JawaPos.com - Badan Gizi Nasional (BGN) menyatakan terpukul atas Rentetan kasus dugaan keracunan dalam program Makan Bergizi Gratis (MBG).
Kondisi itu terjadi ketika lembaga tersebut tengah berupaya membenahi tata kelola program yang selama ini menjadi sorotan.
Kepala BGN Sudaryono mengatakan, persoalan keracunan makanan menjadi tantangan baru di tengah berbagai pembenahan yang sedang dilakukan lembaganya.
Mulai dari sistem, aturan, teknologi informasi, pelaporan, hingga pengawasan.

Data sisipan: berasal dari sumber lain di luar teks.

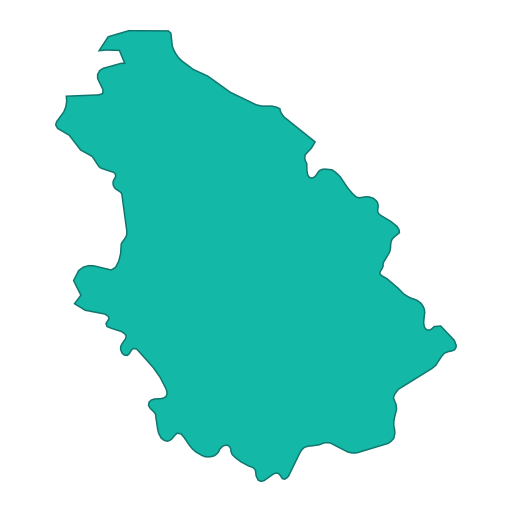 Haute-Marne, Equal Earth projection
{"feature_id": "FRA-5300", "entity_name": "Haute-Marne", "entity_type": "Metropolitan department", "adm_level": 1, "iso_a3": "FRA", "parent_name": "France", "parent_adm1": "", "projection": "equal_earth", "projection_center": [5.241, 48.141], "detail": "fine", "context": "isolated", "style": "filled", "palette": "teal", "viewbox_px": 512, "rotation_deg": 0, "n_neighbors": 0, "source": "natural_earth", "source_scale": "10m", "svg_char_len": 3286}
<svg xmlns="http://www.w3.org/2000/svg" viewBox="0 0 512 512"><path d="M128.8,30.7L168.4,30.9L170.9,33.3L172.3,46.1L173.6,49.5L175.6,53.5L178.6,57.8L182.2,61.2L193.2,69.4L207.9,76.2L230.0,92.1L255.9,104.7L261.8,106.1L272.0,106.1L277.0,107.3L280.0,108.9L280.1,109.6L280.2,110.7L281.4,113.3L283.7,116.7L315.1,141.9L311.5,148.0L305.3,154.6L304.7,157.8L305.3,160.6L306.7,163.4L307.0,171.1L307.8,175.2L309.7,177.6L312.2,178.1L314.9,176.7L316.5,174.6L318.0,172.4L319.5,170.5L322.4,169.3L325.2,169.1L332.0,169.8L335.6,172.3L340.1,176.6L347.7,187.9L352.3,193.4L356.2,197.0L359.2,197.8L365.6,196.8L369.1,196.9L373.2,198.2L375.6,200.2L376.9,201.5L377.6,203.0L378.0,204.5L378.2,206.6L377.6,210.8L377.8,211.7L378.6,213.6L380.7,215.4L391.1,221.6L397.1,226.5L399.1,229.9L399.4,232.8L394.4,236.8L392.2,239.1L391.1,241.8L390.7,244.4L390.5,248.2L390.1,250.3L389.4,252.5L383.2,262.9L383.0,266.6L381.6,269.4L380.2,271.6L379.8,273.7L381.3,275.4L387.2,278.9L398.2,288.3L403.4,293.7L407.4,296.3L410.8,298.1L414.1,299.1L417.6,300.6L421.2,303.5L423.1,306.3L424.3,309.2L424.7,312.3L423.8,320.4L423.7,323.5L424.5,327.3L426.5,329.7L429.2,330.2L431.9,328.8L434.1,326.6L440.7,326.0L454.3,340.3L456.3,345.7L455.9,347.7L454.5,349.9L451.6,351.0L448.4,351.6L444.5,353.1L441.9,355.9L435.7,365.4L431.9,368.5L398.5,389.2L394.8,394.0L393.4,397.8L396.1,404.6L396.6,409.2L394.6,417.1L393.8,421.8L393.8,425.9L394.6,429.5L394.9,433.2L393.8,438.3L391.1,441.3L388.1,443.4L357.4,452.7L354.1,453.1L350.8,452.8L347.3,451.8L330.2,442.9L324.6,442.7L319.2,444.8L311.7,445.9L308.5,446.1L304.5,447.3L302.0,449.5L300.1,452.4L289.9,473.3L288.5,476.2L286.9,477.8L284.7,479.2L282.3,478.6L280.4,475.6L278.5,473.5L275.7,473.0L273.0,474.3L264.0,480.7L260.8,481.3L258.2,480.2L256.2,476.1L255.4,470.3L254.3,468.7L252.5,467.3L248.9,466.1L241.0,461.9L235.2,457.5L232.2,454.5L231.0,451.6L230.8,449.0L229.7,446.8L227.5,445.1L223.8,445.6L221.6,447.2L219.6,449.5L218.6,451.9L216.7,454.0L214.3,455.8L211.4,456.6L208.3,456.9L205.1,456.7L202.0,455.5L195.8,451.9L192.5,449.0L189.2,445.0L184.1,437.5L181.0,433.9L177.2,433.2L175.2,434.9L171.6,439.1L169.9,440.3L167.5,441.2L164.4,440.5L161.2,438.2L158.6,433.2L157.7,429.4L155.9,417.6L155.8,415.1L155.8,414.6L153.4,411.4L150.2,408.4L148.5,405.4L149.1,402.0L151.4,400.0L154.4,399.0L160.6,398.7L163.5,398.1L166.0,396.5L167.0,394.2L166.9,391.6L166.0,388.8L160.1,377.3L153.1,367.4L136.8,349.1L133.5,348.5L131.7,349.7L129.2,353.8L127.2,355.4L124.6,355.2L122.3,353.5L120.6,349.7L120.7,346.6L121.9,343.9L125.2,339.3L126.0,337.3L126.1,335.7L124.7,333.8L121.8,331.7L110.5,328.0L107.0,326.5L106.0,323.5L109.0,318.7L108.3,316.3L104.7,314.0L85.2,310.3L74.5,303.7L80.9,295.2L73.6,280.6L78.7,270.5L83.4,267.1L88.5,265.7L93.7,265.8L111.3,270.0L115.7,267.2L118.8,261.0L120.6,253.7L121.2,244.5L121.6,243.1L125.6,237.5L126.6,235.1L126.9,231.8L121.9,194.5L121.1,192.8L119.8,191.6L116.0,189.2L114.3,187.4L113.2,185.1L113.0,182.2L113.6,180.2L115.5,176.9L115.6,175.0L114.8,173.3L113.4,172.3L101.3,168.3L98.9,166.6L92.3,156.5L80.6,150.0L69.2,135.2L57.7,128.5L55.7,125.0L56.6,121.7L63.8,111.9L65.8,106.9L66.7,101.6L66.3,96.2L98.8,94.9L102.7,93.5L103.0,89.7L97.6,78.5L97.6,74.4L99.8,70.5L103.2,68.3L121.3,63.3L124.7,63.3L119.4,50.4L106.0,50.0L99.1,50.7L108.2,36.7L128.8,30.7Z" fill="#14b8a6" stroke="#0f766e" stroke-width="1.5"/></svg>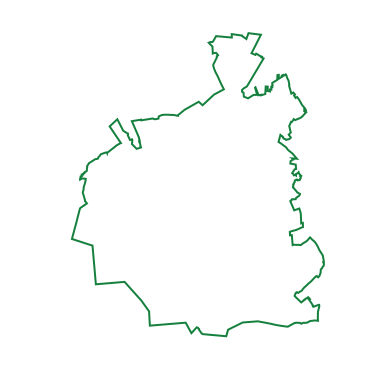 San Diego de la Unión, Guanajuato, Mexico, rotated 260°
{"feature_id": "50627088B13411360723514", "entity_name": "San Diego de la Unión", "entity_type": "district", "adm_level": 2, "iso_a3": "MEX", "parent_name": "Mexico", "parent_adm1": "Guanajuato", "projection": "robinson", "projection_center": [-100.814, 21.457], "detail": "fine", "context": "isolated", "style": "outline", "palette": "green", "viewbox_px": 384, "rotation_deg": 260, "n_neighbors": 0, "source": "geoboundaries", "source_scale": "gbopen_adm2", "svg_char_len": 5859}
<svg xmlns="http://www.w3.org/2000/svg" viewBox="0 0 384 384"><g transform="rotate(260 192 192)"><path d="M43.3,293.7L45.2,293.9L52.1,295.2L55.4,296.7L57.5,297.6L58.8,297.6L58.9,297.2L57.9,291.7L58.5,291.6L58.4,291.2L58.5,291.1L58.9,291.1L59.5,291.3L60.8,290.7L61.2,290.6L65.9,288.5L66.1,289.5L67.0,289.0L67.1,288.6L66.9,288.2L67.3,288.2L68.1,288.3L68.2,288.2L68.2,287.8L67.6,286.8L67.3,285.8L66.4,283.9L66.2,284.1L64.3,280.4L71.4,275.2L71.9,275.0L74.5,276.6L74.5,277.2L74.8,277.4L74.7,277.7L75.1,278.1L74.6,278.6L74.2,279.2L74.4,279.5L74.5,279.9L75.2,281.0L75.2,281.5L75.5,282.5L76.1,283.3L77.1,284.2L77.9,285.3L78.3,285.7L80.0,288.5L81.4,290.4L82.7,292.8L84.3,295.1L86.2,297.6L87.5,299.6L87.6,300.2L87.4,300.3L86.8,301.0L86.7,300.9L86.1,301.4L86.3,301.8L86.5,301.8L86.7,302.3L87.0,302.8L90.3,304.7L91.0,304.8L93.4,305.4L94.2,306.7L94.7,307.0L94.9,307.2L95.4,307.5L95.6,307.8L95.9,308.0L96.0,308.3L96.3,308.7L97.7,309.3L99.5,309.6L99.5,309.2L100.3,309.0L100.8,309.3L101.0,309.7L101.2,309.8L106.8,309.8L112.2,307.5L117.3,306.1L121.4,304.4L124.6,301.8L126.8,300.4L126.6,300.0L124.4,297.4L123.5,296.0L122.1,292.3L121.6,291.4L121.3,290.7L121.1,290.5L120.9,290.0L121.0,289.0L121.2,288.6L121.5,287.5L122.0,284.7L122.4,283.4L122.2,281.9L132.2,282.8L132.3,281.0L135.7,281.4L136.1,283.0L136.4,286.8L136.8,289.3L138.0,293.8L138.2,295.2L142.3,295.8L142.1,294.1L152.0,295.4L156.5,294.9L157.1,294.8L156.2,289.5L165.9,287.2L166.0,287.6L166.5,288.5L167.0,288.5L167.5,289.1L166.9,292.8L168.2,293.6L168.4,294.2L168.9,295.0L169.4,296.3L169.7,296.8L170.6,297.7L171.4,298.0L173.3,295.6L174.4,295.1L176.5,293.8L178.4,292.8L178.7,292.3L179.4,292.2L180.2,292.7L181.6,293.3L181.8,293.0L182.7,293.6L183.7,294.7L184.2,294.7L184.8,295.1L185.5,295.3L185.5,295.8L185.7,296.3L186.1,296.9L186.0,297.6L185.3,297.7L185.1,298.0L185.3,298.2L185.1,299.1L185.1,300.0L185.4,300.3L185.9,300.1L185.6,300.4L186.0,300.6L186.8,301.5L187.2,301.5L188.0,301.7L188.7,301.3L189.0,302.3L191.9,300.3L192.4,300.5L193.0,300.4L192.5,299.8L191.9,298.6L191.7,297.6L190.1,297.3L190.6,296.7L190.9,296.4L190.8,295.3L191.0,295.3L191.1,295.1L191.7,295.1L193.2,293.9L196.6,297.2L196.6,298.5L201.0,298.9L202.9,293.8L205.2,294.4L206.2,296.4L206.3,296.8L206.3,296.5L206.4,297.3L207.2,297.0L207.4,297.0L207.6,296.8L206.5,301.1L212.3,297.7L216.7,293.9L219.8,292.3L224.7,287.7L226.2,285.9L232.9,289.0L231.3,290.3L231.3,290.5L230.7,290.7L230.6,290.9L230.2,290.9L230.1,291.3L229.9,291.4L229.4,291.3L229.2,291.4L228.6,291.7L228.2,292.2L227.8,293.3L227.0,293.6L226.9,293.7L227.1,294.7L227.2,296.8L227.8,298.0L228.0,298.4L228.5,298.8L231.6,297.2L233.5,299.6L240.1,299.2L243.8,301.7L243.5,302.1L244.0,302.8L244.0,303.0L246.1,304.8L244.9,306.0L245.5,308.4L245.4,308.4L246.1,311.4L246.8,313.1L250.3,317.8L250.7,318.2L250.8,318.4L251.2,318.2L250.9,317.6L252.0,316.7L252.9,318.4L254.2,317.9L253.7,316.9L255.3,317.1L255.5,317.3L258.4,315.6L264.8,313.3L267.3,312.0L266.6,310.4L269.4,309.2L269.5,309.3L270.1,310.4L272.4,309.0L271.6,306.9L279.5,306.1L280.3,306.1L280.6,306.3L280.7,306.5L285.1,306.4L287.4,305.6L290.8,305.1L291.3,304.9L291.6,304.7L290.2,301.5L291.3,301.7L291.0,300.6L289.8,300.4L288.4,297.0L292.3,297.8L292.3,296.4L287.7,295.5L285.5,290.0L282.9,289.5L282.9,289.8L281.3,289.3L281.7,288.3L279.0,287.9L279.4,286.5L277.5,286.3L277.7,285.9L278.3,283.9L282.6,284.9L283.1,282.9L275.8,281.2L275.2,277.0L275.8,277.1L275.7,274.2L277.2,274.1L284.1,272.7L283.9,272.2L277.5,272.9L276.4,272.8L276.9,269.4L274.5,263.5L276.9,259.6L280.9,260.0L282.0,258.7L283.7,258.9L285.0,260.8L286.5,264.5L311.1,285.7L312.4,283.8L313.1,284.4L314.7,281.8L315.3,281.5L317.1,279.2L316.0,278.3L318.3,274.7L334.9,287.2L338.6,275.2L333.2,272.1L337.4,267.9L337.5,268.0L340.6,258.6L337.2,258.0L341.3,242.8L336.5,238.8L336.1,237.8L336.5,236.4L336.1,234.4L334.0,235.7L331.7,237.4L327.6,236.9L324.7,236.5L325.0,238.0L325.0,238.6L324.8,239.9L322.2,241.5L322.1,241.4L321.5,240.0L321.2,239.9L320.7,240.0L320.4,240.0L314.3,235.5L313.5,235.0L313.0,234.9L312.4,234.9L309.6,235.2L306.6,235.8L305.2,236.2L301.9,237.3L293.9,239.3L287.6,241.2L284.1,230.6L275.6,217.5L279.7,214.3L274.3,199.1L270.0,191.4L269.5,191.4L269.7,190.6L270.1,189.9L271.0,187.4L272.3,181.5L272.8,178.8L273.1,176.3L272.9,175.0L272.2,172.4L270.1,171.7L270.0,168.4L270.5,167.1L271.2,166.3L271.4,154.4L272.1,154.4L272.2,145.1L255.3,149.1L251.6,149.4L251.5,148.8L250.4,148.8L250.5,149.2L245.8,149.4L245.8,149.2L244.7,149.5L244.1,145.0L249.6,141.2L253.7,142.3L254.3,142.1L254.0,140.0L259.0,138.6L259.8,139.0L260.7,139.1L260.9,138.6L264.3,134.9L276.6,131.1L270.9,122.3L252.5,130.5L252.3,129.4L251.1,126.1L245.6,115.9L245.4,115.2L245.1,115.1L245.8,114.9L245.8,113.3L245.0,108.8L243.0,106.7L242.6,106.0L241.3,105.1L241.1,104.9L241.1,102.2L240.4,100.7L238.2,95.4L237.0,94.5L236.5,93.9L236.0,93.6L235.6,93.2L235.3,93.0L234.9,93.1L234.3,93.0L233.0,92.5L231.2,92.1L230.8,91.8L230.4,90.5L230.4,90.1L230.1,89.5L229.9,89.3L229.5,89.5L229.3,89.4L229.0,88.9L228.8,87.7L228.2,87.7L227.9,87.5L228.2,86.4L227.6,86.3L227.0,86.0L226.7,85.7L226.6,85.8L226.4,85.2L226.5,85.0L223.9,83.9L223.6,83.9L224.4,85.8L224.1,87.6L223.4,89.6L222.1,89.2L221.5,89.2L220.5,88.6L218.8,87.9L216.3,86.5L212.4,85.3L210.6,84.3L209.7,84.4L208.9,84.5L204.6,85.0L203.9,85.0L202.7,85.2L201.4,85.1L200.9,85.6L199.0,86.5L195.6,79.2L194.2,78.3L181.8,72.7L166.6,65.6L159.0,79.9L156.5,84.7L117.8,81.3L115.2,110.0L93.8,123.3L81.9,129.0L67.7,127.3L64.4,163.1L53.1,166.9L57.9,173.2L57.6,173.5L57.4,173.9L57.3,174.3L57.2,174.4L56.6,174.5L55.8,175.2L55.0,175.1L54.3,175.3L53.7,175.8L51.8,176.5L51.5,176.9L51.0,177.0L50.2,177.8L44.0,200.7L50.1,203.6L54.7,219.3L53.2,234.4L49.3,244.8L46.1,252.6L44.3,257.8L42.7,262.9L45.1,269.9L45.0,270.8L45.2,271.1L45.1,272.4L44.3,275.8L43.3,276.7L43.8,278.4L43.8,279.4L43.6,280.1L43.3,282.7L43.9,284.2L44.0,284.9L44.2,285.1L44.4,286.2L44.2,290.0L43.9,291.9L43.3,293.7Z" fill="none" stroke="#15803d" stroke-width="2"/></g></svg>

Baca Juga: SPPG Soditan Lasem Rembang Tanggung Biaya Pengobatan Siswa Diduga Keracunan MBG
"Tapi kemudian di atas itu semua tiba-tiba ada keracunan makanan itu kemudian kami aduh cukup sangat prihatin dan drop ya. Tapi ini menjadi tantangan kami pastikan kami berusaha keras, ya," kata Sudaryono di DPR, Kamis (3/9) malam.
Sudaryono menyebut, berdasarkan pemetaan terhadap kasus keracunan MBG yang terjadi di sejumlah wilayah, sekitar 80-90 persen di antaranya berkaitan dengan pelanggaran SOP.
Ketidaktaatan itu ditemukan mulai dari proses penyimpanan makanan hingga pengaturan suhu dan batas waktu konsumsi.
"Bagaimana kami tadi sudah sudah jelaskan juga dalam dari kasus keracunan yang ada itu kalau kita breakdown itu 80-90% itu karena tidak taat SOP," kata dia.
Menurut dia, persoalan tersebut menjadi tantangan besar bagi BGN di tengah upaya lembaga tersebut membenahi tata kelola program MBG.
Baca Juga: 5 Fakta Kasus Dugaan Keracunan MBG di SMPN 1 Kabuh Jombang, Menu Udang jadi Sorotan Siswa
Terlebih, BGN saat ini juga tengah melakukan pembenahan terhadap sistem, regulasi, teknologi informasi, pelaporan hingga pengawasan.
"Tentu saja kendala terbesar kami adalah di saat kami kemudian memperbaiki tata kelola, sistem, peraturan, IT, pelaporan, pengawasan, zoom meeting, jam kerja, lain-lain yang kami kerjakan ini selama sebulanan ini," sambung Sudaryono.
Sudaryono menyebut sejumlah kasus keracunan yang menjadi perhatian BGN terjadi di Sidoarjo, Agam, hingga Lasem, Rembang.
BGN, kata dia, tidak ingin persoalan tersebut membuat pembenahan program terhenti.
"Ini tentu saja kami sangat sangat terpukul sebetulnya tapi ini dan kami tidak boleh menyerah," tutur Sudaryono.
Baca Juga: Banyak Kasus Keracunan, BGN Tetap Kejar Target 72,46 Juta Penerima Manfaat MBG pada 2027
Dia memastikan pembenahan tata kelola MBG akan terus dilakukan, termasuk memperbaiki aturan dan alur pengelolaan keuangan.
Koordinasi antar-kementerian dan lembaga terkait juga diperkuat untuk memastikan pelaksanaan program tidak sekadar berorientasi pada pembagian makanan.
"Insya Allah ini kami kita perbaiki semua tata kelolanya, aturannya, flow flow penataan keuangannya dan lain sebagainya, ya kami kemudian terus berkoordinasi data. Antar kementerian lembaga yang terkait terkait MBG ini juga sudah saling ngobrol, sehingga BGN ini tidak hanya ngasih makan orang kemudian kenyang selesai, nggak," pungkasnya.